**WORK ITEM**
Can you transcribe every record below exactly as it appears?

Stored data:
────────────────────

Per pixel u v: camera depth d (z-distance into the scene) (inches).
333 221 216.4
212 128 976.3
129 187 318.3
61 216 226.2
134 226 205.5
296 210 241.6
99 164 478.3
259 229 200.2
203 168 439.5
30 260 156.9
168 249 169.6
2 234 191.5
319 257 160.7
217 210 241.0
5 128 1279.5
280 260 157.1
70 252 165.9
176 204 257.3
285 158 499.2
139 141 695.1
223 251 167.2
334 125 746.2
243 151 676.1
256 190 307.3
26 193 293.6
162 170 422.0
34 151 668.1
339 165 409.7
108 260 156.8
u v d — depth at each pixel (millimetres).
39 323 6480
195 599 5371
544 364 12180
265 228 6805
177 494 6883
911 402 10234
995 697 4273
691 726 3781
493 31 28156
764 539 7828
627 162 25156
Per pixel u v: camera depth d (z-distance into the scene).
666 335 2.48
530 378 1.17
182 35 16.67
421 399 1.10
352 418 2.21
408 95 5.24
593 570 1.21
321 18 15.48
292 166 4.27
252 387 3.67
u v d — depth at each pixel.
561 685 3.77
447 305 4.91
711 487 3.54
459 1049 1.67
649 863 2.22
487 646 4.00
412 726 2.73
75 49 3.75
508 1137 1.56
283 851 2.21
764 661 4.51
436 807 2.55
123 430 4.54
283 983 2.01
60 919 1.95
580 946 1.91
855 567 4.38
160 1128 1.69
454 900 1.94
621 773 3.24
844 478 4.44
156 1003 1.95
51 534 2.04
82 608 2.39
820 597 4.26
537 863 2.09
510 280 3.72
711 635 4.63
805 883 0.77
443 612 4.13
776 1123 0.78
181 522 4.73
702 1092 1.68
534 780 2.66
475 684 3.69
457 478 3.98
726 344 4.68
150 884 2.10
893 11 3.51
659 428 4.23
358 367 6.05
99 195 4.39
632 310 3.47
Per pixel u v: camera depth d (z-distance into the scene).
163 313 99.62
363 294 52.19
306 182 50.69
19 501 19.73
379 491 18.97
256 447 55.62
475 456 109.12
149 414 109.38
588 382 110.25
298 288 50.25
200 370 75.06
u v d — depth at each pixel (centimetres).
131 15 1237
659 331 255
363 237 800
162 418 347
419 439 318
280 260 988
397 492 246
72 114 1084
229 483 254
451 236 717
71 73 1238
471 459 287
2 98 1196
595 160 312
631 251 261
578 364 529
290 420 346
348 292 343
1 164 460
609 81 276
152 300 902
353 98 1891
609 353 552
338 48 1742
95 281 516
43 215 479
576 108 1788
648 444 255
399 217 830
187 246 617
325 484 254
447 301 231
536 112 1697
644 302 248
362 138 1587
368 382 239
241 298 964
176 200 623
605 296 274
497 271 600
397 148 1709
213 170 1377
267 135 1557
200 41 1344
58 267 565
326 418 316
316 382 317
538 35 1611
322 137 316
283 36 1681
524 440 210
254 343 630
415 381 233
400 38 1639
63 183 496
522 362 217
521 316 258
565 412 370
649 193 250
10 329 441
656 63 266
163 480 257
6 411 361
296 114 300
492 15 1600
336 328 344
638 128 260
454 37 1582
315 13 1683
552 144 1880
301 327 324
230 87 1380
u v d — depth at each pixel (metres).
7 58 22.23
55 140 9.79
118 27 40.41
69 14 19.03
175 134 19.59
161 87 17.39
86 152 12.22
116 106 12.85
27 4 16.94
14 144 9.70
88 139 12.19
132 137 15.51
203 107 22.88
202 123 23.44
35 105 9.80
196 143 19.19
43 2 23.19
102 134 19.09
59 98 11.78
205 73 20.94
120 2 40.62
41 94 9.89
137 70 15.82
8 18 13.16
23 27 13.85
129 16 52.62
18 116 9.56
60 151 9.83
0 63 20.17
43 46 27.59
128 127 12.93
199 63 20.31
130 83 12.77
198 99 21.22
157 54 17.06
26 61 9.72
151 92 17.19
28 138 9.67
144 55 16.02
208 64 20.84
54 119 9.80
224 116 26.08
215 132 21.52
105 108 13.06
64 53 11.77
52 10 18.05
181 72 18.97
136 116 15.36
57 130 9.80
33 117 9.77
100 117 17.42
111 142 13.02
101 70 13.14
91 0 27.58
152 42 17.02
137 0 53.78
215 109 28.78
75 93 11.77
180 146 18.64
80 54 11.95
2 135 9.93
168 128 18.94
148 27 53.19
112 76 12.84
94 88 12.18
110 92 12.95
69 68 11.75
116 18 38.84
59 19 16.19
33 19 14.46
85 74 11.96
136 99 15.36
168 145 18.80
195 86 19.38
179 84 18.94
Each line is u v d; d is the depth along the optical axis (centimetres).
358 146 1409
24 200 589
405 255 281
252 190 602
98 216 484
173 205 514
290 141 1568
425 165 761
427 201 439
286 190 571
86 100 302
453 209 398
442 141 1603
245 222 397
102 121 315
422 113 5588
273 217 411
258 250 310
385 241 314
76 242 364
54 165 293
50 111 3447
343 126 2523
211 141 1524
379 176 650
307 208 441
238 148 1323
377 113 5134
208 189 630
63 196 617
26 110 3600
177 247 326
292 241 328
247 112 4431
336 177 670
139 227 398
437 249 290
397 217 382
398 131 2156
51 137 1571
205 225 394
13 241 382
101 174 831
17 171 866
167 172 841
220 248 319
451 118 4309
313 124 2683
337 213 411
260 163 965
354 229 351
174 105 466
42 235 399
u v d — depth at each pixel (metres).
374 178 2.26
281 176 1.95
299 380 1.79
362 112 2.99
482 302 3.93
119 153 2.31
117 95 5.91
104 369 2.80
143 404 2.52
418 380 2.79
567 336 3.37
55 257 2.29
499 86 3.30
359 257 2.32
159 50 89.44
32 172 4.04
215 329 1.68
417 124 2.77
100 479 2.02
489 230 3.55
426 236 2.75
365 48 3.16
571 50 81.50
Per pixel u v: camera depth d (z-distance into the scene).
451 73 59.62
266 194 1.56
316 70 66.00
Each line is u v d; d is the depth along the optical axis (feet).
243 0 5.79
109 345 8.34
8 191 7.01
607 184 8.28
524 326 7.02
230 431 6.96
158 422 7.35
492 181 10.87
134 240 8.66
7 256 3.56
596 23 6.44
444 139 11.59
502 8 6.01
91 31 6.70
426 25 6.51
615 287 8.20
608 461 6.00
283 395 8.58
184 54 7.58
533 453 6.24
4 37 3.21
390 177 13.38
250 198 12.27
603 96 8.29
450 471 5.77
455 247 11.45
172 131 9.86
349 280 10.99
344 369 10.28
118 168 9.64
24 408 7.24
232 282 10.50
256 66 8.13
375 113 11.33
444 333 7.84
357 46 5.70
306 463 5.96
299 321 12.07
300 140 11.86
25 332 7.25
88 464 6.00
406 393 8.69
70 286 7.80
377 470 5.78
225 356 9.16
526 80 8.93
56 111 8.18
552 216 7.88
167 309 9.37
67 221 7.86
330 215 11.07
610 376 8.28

────────────────────

**RESPONSE**
Per pixel u v: camera depth d (z-distance into the scene) (inches).
333 221 216.4
212 128 976.3
129 187 318.3
61 216 226.2
134 226 205.5
296 210 241.6
99 164 478.3
259 229 200.2
203 168 439.5
30 260 156.9
168 249 169.6
2 234 191.5
319 257 160.7
217 210 241.0
5 128 1279.5
280 260 157.1
70 252 165.9
176 204 257.3
285 158 499.2
139 141 695.1
223 251 167.2
334 125 746.2
243 151 676.1
256 190 307.3
26 193 293.6
162 170 422.0
34 151 668.1
339 165 409.7
108 260 156.8
u v d — depth at each pixel (millimetres).
39 323 6480
195 599 5371
544 364 12180
265 228 6805
177 494 6883
911 402 10234
995 697 4273
691 726 3781
493 31 28156
764 539 7828
627 162 25156
Per pixel u v: camera depth d (z-distance into the scene).
666 335 2.48
530 378 1.17
182 35 16.67
421 399 1.10
352 418 2.21
408 95 5.24
593 570 1.21
321 18 15.48
292 166 4.27
252 387 3.67
u v d — depth at each pixel.
561 685 3.77
447 305 4.91
711 487 3.54
459 1049 1.67
649 863 2.22
487 646 4.00
412 726 2.73
75 49 3.75
508 1137 1.56
283 851 2.21
764 661 4.51
436 807 2.55
123 430 4.54
283 983 2.01
60 919 1.95
580 946 1.91
855 567 4.38
160 1128 1.69
454 900 1.94
621 773 3.24
844 478 4.44
156 1003 1.95
51 534 2.04
82 608 2.39
820 597 4.26
537 863 2.09
510 280 3.72
711 635 4.63
805 883 0.77
443 612 4.13
776 1123 0.78
181 522 4.73
702 1092 1.68
534 780 2.66
475 684 3.69
457 478 3.98
726 344 4.68
150 884 2.10
893 11 3.51
659 428 4.23
358 367 6.05
99 195 4.39
632 310 3.47
Per pixel u v: camera depth d (z-distance into the scene).
163 313 99.62
363 294 52.19
306 182 50.69
19 501 19.73
379 491 18.97
256 447 55.62
475 456 109.12
149 414 109.38
588 382 110.25
298 288 50.25
200 370 75.06
u v d — depth at each pixel (centimetres).
131 15 1237
659 331 255
363 237 800
162 418 347
419 439 318
280 260 988
397 492 246
72 114 1084
229 483 254
451 236 717
71 73 1238
471 459 287
2 98 1196
595 160 312
631 251 261
578 364 529
290 420 346
348 292 343
1 164 460
609 81 276
152 300 902
353 98 1891
609 353 552
338 48 1742
95 281 516
43 215 479
576 108 1788
648 444 255
399 217 830
187 246 617
325 484 254
447 301 231
536 112 1697
644 302 248
362 138 1587
368 382 239
241 298 964
176 200 623
605 296 274
497 271 600
397 148 1709
213 170 1377
267 135 1557
200 41 1344
58 267 565
326 418 316
316 382 317
538 35 1611
322 137 316
283 36 1681
524 440 210
254 343 630
415 381 233
400 38 1639
63 183 496
522 362 217
521 316 258
565 412 370
649 193 250
10 329 441
656 63 266
163 480 257
6 411 361
296 114 300
492 15 1600
336 328 344
638 128 260
454 37 1582
315 13 1683
552 144 1880
301 327 324
230 87 1380
u v d — depth at each pixel (metres).
7 58 22.23
55 140 9.79
118 27 40.41
69 14 19.03
175 134 19.59
161 87 17.39
86 152 12.22
116 106 12.85
27 4 16.94
14 144 9.70
88 139 12.19
132 137 15.51
203 107 22.88
202 123 23.44
35 105 9.80
196 143 19.19
43 2 23.19
102 134 19.09
59 98 11.78
205 73 20.94
120 2 40.62
41 94 9.89
137 70 15.82
8 18 13.16
23 27 13.85
129 16 52.62
18 116 9.56
60 151 9.83
0 63 20.17
43 46 27.59
128 127 12.93
199 63 20.31
130 83 12.77
198 99 21.22
157 54 17.06
26 61 9.72
151 92 17.19
28 138 9.67
144 55 16.02
208 64 20.84
54 119 9.80
224 116 26.08
215 132 21.52
105 108 13.06
64 53 11.77
52 10 18.05
181 72 18.97
136 116 15.36
57 130 9.80
33 117 9.77
100 117 17.42
111 142 13.02
101 70 13.14
91 0 27.58
152 42 17.02
137 0 53.78
215 109 28.78
75 93 11.77
180 146 18.64
80 54 11.95
2 135 9.93
168 128 18.94
148 27 53.19
112 76 12.84
94 88 12.18
110 92 12.95
69 68 11.75
116 18 38.84
59 19 16.19
33 19 14.46
85 74 11.96
136 99 15.36
168 145 18.80
195 86 19.38
179 84 18.94
Each line is u v d; d is the depth along the optical axis (centimetres).
358 146 1409
24 200 589
405 255 281
252 190 602
98 216 484
173 205 514
290 141 1568
425 165 761
427 201 439
286 190 571
86 100 302
453 209 398
442 141 1603
245 222 397
102 121 315
422 113 5588
273 217 411
258 250 310
385 241 314
76 242 364
54 165 293
50 111 3447
343 126 2523
211 141 1524
379 176 650
307 208 441
238 148 1323
377 113 5134
208 189 630
63 196 617
26 110 3600
177 247 326
292 241 328
247 112 4431
336 177 670
139 227 398
437 249 290
397 217 382
398 131 2156
51 137 1571
205 225 394
13 241 382
101 174 831
17 171 866
167 172 841
220 248 319
451 118 4309
313 124 2683
337 213 411
260 163 965
354 229 351
174 105 466
42 235 399
u v d — depth at each pixel (metres).
374 178 2.26
281 176 1.95
299 380 1.79
362 112 2.99
482 302 3.93
119 153 2.31
117 95 5.91
104 369 2.80
143 404 2.52
418 380 2.79
567 336 3.37
55 257 2.29
499 86 3.30
359 257 2.32
159 50 89.44
32 172 4.04
215 329 1.68
417 124 2.77
100 479 2.02
489 230 3.55
426 236 2.75
365 48 3.16
571 50 81.50
Per pixel u v: camera depth d (z-distance into the scene).
451 73 59.62
266 194 1.56
316 70 66.00
Each line is u v d; d is the depth along the optical axis (feet).
243 0 5.79
109 345 8.34
8 191 7.01
607 184 8.28
524 326 7.02
230 431 6.96
158 422 7.35
492 181 10.87
134 240 8.66
7 256 3.56
596 23 6.44
444 139 11.59
502 8 6.01
91 31 6.70
426 25 6.51
615 287 8.20
608 461 6.00
283 395 8.58
184 54 7.58
533 453 6.24
4 37 3.21
390 177 13.38
250 198 12.27
603 96 8.29
450 471 5.77
455 247 11.45
172 131 9.86
349 280 10.99
344 369 10.28
118 168 9.64
24 408 7.24
232 282 10.50
256 66 8.13
375 113 11.33
444 333 7.84
357 46 5.70
306 463 5.96
299 321 12.07
300 140 11.86
25 332 7.25
88 464 6.00
406 393 8.69
70 286 7.80
377 470 5.78
225 356 9.16
526 80 8.93
56 111 8.18
552 216 7.88
167 309 9.37
67 221 7.86
330 215 11.07
610 376 8.28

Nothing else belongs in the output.